◆ **Work request**:
In the records below, tally every line containing "Полезный". Report only the total.

-------------------------

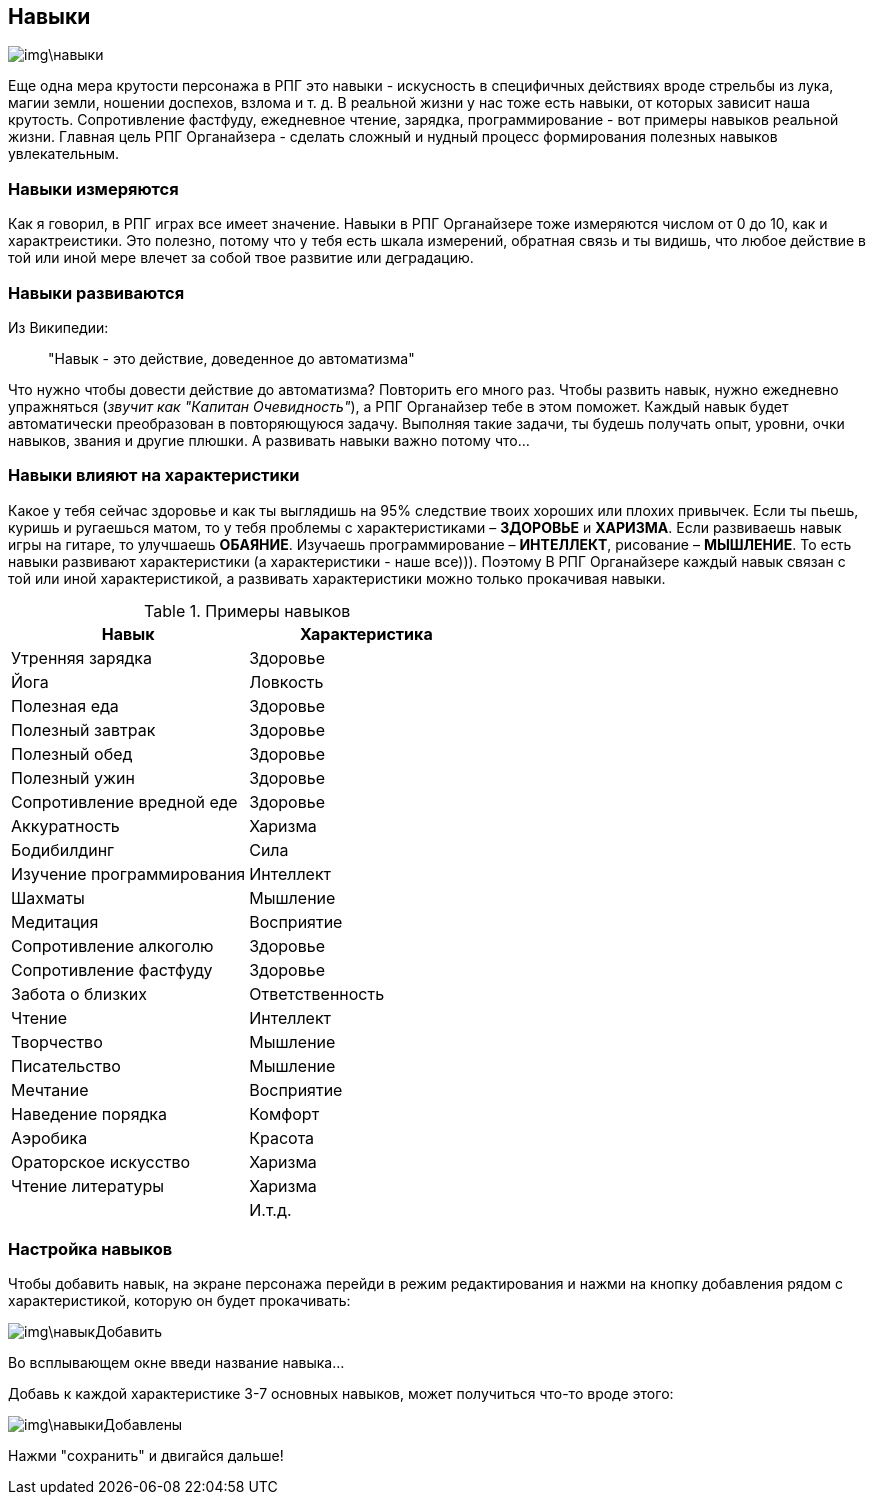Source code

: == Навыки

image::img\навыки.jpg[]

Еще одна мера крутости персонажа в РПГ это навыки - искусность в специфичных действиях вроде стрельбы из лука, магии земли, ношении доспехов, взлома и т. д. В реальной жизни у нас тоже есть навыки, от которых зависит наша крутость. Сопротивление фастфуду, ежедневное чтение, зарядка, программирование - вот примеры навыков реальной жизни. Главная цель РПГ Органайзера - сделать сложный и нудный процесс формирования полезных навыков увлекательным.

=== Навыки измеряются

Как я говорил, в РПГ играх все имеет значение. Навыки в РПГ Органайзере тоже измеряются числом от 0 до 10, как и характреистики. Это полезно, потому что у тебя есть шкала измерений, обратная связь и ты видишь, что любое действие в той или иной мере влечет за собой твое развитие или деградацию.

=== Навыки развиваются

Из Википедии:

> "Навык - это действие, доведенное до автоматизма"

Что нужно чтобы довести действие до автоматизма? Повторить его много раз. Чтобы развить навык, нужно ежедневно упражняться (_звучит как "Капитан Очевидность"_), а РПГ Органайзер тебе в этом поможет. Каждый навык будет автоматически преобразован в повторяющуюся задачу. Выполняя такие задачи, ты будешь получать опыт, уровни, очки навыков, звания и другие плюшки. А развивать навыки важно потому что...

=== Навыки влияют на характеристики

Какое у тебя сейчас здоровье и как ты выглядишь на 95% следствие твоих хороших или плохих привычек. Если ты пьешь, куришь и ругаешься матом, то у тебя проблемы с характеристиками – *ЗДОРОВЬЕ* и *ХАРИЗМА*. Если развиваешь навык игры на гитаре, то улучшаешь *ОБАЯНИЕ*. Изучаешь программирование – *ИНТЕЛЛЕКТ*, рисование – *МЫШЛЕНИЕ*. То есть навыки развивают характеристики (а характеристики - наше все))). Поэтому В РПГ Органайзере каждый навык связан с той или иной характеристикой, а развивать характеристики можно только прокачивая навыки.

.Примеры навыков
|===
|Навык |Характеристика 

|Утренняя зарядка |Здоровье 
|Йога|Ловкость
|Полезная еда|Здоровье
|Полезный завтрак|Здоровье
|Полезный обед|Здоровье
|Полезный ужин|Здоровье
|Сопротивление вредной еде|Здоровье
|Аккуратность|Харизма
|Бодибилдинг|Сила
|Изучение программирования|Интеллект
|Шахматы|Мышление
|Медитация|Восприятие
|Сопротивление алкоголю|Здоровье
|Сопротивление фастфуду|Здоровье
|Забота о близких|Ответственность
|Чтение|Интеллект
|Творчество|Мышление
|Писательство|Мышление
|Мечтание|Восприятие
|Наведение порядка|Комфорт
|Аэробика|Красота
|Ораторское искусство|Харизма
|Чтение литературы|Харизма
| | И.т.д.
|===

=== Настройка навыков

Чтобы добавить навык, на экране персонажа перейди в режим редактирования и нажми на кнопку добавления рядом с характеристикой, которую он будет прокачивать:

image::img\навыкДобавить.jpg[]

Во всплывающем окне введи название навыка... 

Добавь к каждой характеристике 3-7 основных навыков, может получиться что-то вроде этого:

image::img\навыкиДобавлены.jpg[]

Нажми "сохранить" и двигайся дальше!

-------------------------

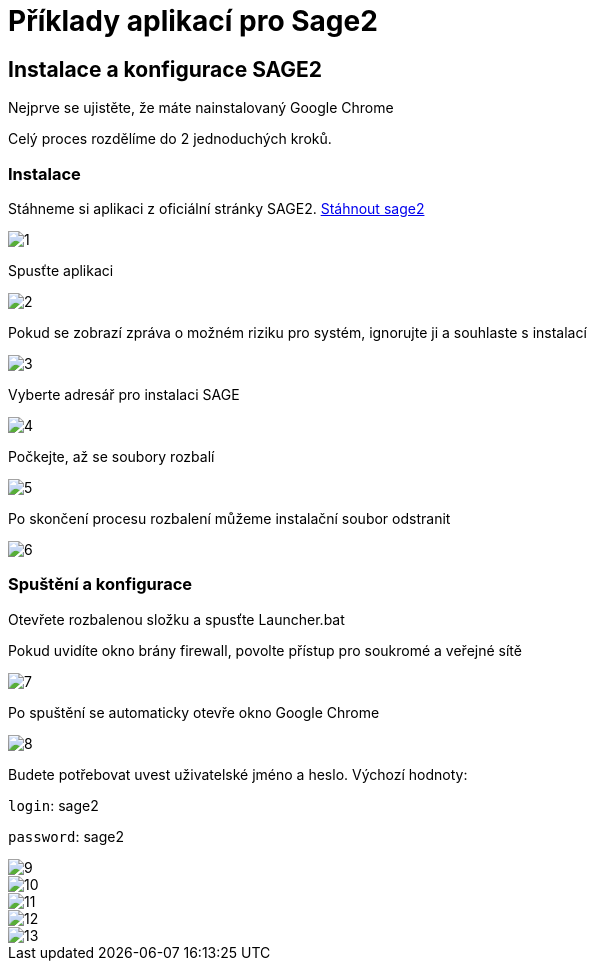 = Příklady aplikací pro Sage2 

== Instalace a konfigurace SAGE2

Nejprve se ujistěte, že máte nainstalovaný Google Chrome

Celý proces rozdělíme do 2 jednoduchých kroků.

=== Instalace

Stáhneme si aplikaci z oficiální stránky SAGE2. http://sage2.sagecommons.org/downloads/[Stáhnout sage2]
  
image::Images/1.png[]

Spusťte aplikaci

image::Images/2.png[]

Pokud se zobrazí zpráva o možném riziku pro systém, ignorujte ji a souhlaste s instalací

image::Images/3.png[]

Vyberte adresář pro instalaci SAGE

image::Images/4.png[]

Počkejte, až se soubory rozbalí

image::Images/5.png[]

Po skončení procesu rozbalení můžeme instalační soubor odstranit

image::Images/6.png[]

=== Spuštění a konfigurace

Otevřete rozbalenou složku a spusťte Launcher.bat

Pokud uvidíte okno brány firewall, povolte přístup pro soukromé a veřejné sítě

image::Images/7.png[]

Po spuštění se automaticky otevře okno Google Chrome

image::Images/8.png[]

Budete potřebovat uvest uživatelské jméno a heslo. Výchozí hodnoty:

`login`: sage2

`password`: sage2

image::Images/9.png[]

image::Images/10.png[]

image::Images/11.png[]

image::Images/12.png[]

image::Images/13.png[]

-------------------------

◆ **Problem solution**:
3